Skeletal landmark data
----

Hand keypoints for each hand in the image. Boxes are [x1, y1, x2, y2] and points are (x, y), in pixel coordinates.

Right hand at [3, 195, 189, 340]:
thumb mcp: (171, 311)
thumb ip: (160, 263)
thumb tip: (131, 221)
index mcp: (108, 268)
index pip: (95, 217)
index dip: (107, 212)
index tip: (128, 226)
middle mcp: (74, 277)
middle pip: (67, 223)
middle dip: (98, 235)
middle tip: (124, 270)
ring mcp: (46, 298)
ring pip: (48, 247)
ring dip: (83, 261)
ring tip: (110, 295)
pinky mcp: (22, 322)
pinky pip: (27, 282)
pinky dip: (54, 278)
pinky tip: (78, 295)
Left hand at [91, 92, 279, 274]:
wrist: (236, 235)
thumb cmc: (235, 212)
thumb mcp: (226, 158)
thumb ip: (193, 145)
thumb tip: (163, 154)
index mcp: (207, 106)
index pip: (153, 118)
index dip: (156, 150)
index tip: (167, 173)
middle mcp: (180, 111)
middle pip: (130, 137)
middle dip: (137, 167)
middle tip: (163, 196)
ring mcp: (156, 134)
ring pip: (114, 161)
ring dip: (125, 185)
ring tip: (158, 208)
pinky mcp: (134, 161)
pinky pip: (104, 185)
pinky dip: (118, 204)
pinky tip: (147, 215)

----

• **What the exercise asks**
Bring together all lines in the records where the word "thumb" is found.

• **Answer to the exercise**
thumb mcp: (171, 311)
thumb ip: (160, 263)
thumb tip: (131, 221)
thumb cmc: (235, 212)
thumb mcp: (226, 158)
thumb ip: (193, 145)
thumb tip: (163, 154)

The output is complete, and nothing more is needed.